▶ CONSIGNE 1:
Présentez toutes les lignes des enregistrements sous forme de tableau Markdown à deux colonnes, « N° » pour le numéro de ligne et « Ligne » pour son texte, en omettant les lignes vides. Les images ne doivent pas figurer dans votre réponse.

· · · · · · ·

D’ALEMBERT À LAGRANGE.

À Paris, 26 avril 1766.

Mon cher et illustre ami, le roi de Prusse me charge de vous écrire[1] que, si vous voulez venir à Berlin pour y occuper une place dans l’Académie, il vous donne 1500 écus de pension qui font 6000 livres argent de France ; on ne me parle point des frais de voyage, qui vont sans dire, et qui sans doute vous seront payés. Voyez si cette proposition vous convient ; je le désire beaucoup, et je serais charmé d’avoir fait faire à un grand roi l’acquisition d’un grand homme. M. Euler, mécontent pour des raisons dont je ne sais pas bien le détail, mais dans lesquelles je vois que tout le monde lui donne le tort, sollicite son congé et veut s’en aller à Pétersbourg. Le roi, qui n’a pas trop d’envie de le lui accorder, le lui donnera certainement si vous acceptez la proposition qu’on vous fait ; et, d’ailleurs, quand même M. Euler se déterminerait à rester, ce que je ne crois pas d’après tout ce qu’on me mande, je ne doute pas que le roi de Prusse ne tînt toujours son marché avec vous et qu’il ne fût charmé d’avoir fait pour son Académie une aussi brillante conquête que la vôtre. Voyez donc, mon cher et illustre ami, ce que vous voulez faire, et répondez-moi promptement sur cet objet, car le roi me mande de ne point perdre de temps pour vous faire cette proposition. J’attends votre réponse avec impatience, en vous embrassant de tout mon cœur.

Ma santé est toujours bien variable et a grand besoin de régime ; je ne vous parle point de mes travaux outre qu’ils sont peu considérables, vu mon état, je ne veux vous parler aujourd’hui que de l’affaire qui fait l’objet de cette Lettre, et qui sera également glorieuse pour vous, quelque parti que vous preniez. Adieu, mon cher et illustre ami ; je vous embrasse iterum.

D’Alembert.

  1. La Lettre de Frédéric II ne figure pas dans ses Œuvres.

· · · · · · ·

▶ CONSIGNE 2:
Selon la lettre, quelle pension le roi de Prusse offre-t-il à Lagrange pour venir à Berlin ?

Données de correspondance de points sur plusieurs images
· · · · · · ·

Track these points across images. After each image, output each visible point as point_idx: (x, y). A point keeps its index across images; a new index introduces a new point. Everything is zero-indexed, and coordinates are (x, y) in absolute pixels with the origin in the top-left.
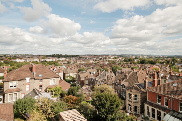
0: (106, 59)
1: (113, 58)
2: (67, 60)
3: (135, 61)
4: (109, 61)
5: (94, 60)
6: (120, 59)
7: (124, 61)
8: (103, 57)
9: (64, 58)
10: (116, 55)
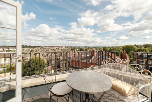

· · · · · · ·

▶ RÉPONSE 1:
| N° | Ligne |
|---|---|
| 1 | Track these points across images. After each image, output each visible point as point_idx: (x, y). A point keeps its index across images; a new index introduces a new point. Everything is zero-indexed, and coordinates are (x, y) in absolute pixels with the origin in the top-left. |
| 2 | 0: (106, 59) |
| 3 | 1: (113, 58) |
| 4 | 2: (67, 60) |
| 5 | 3: (135, 61) |
| 6 | 4: (109, 61) |
| 7 | 5: (94, 60) |
| 8 | 6: (120, 59) |
| 9 | 7: (124, 61) |
| 10 | 8: (103, 57) |
| 11 | 9: (64, 58) |
| 12 | 10: (116, 55) |

▶ RÉPONSE 2:
1500 écus de pension, soit 6000 livres argent de France.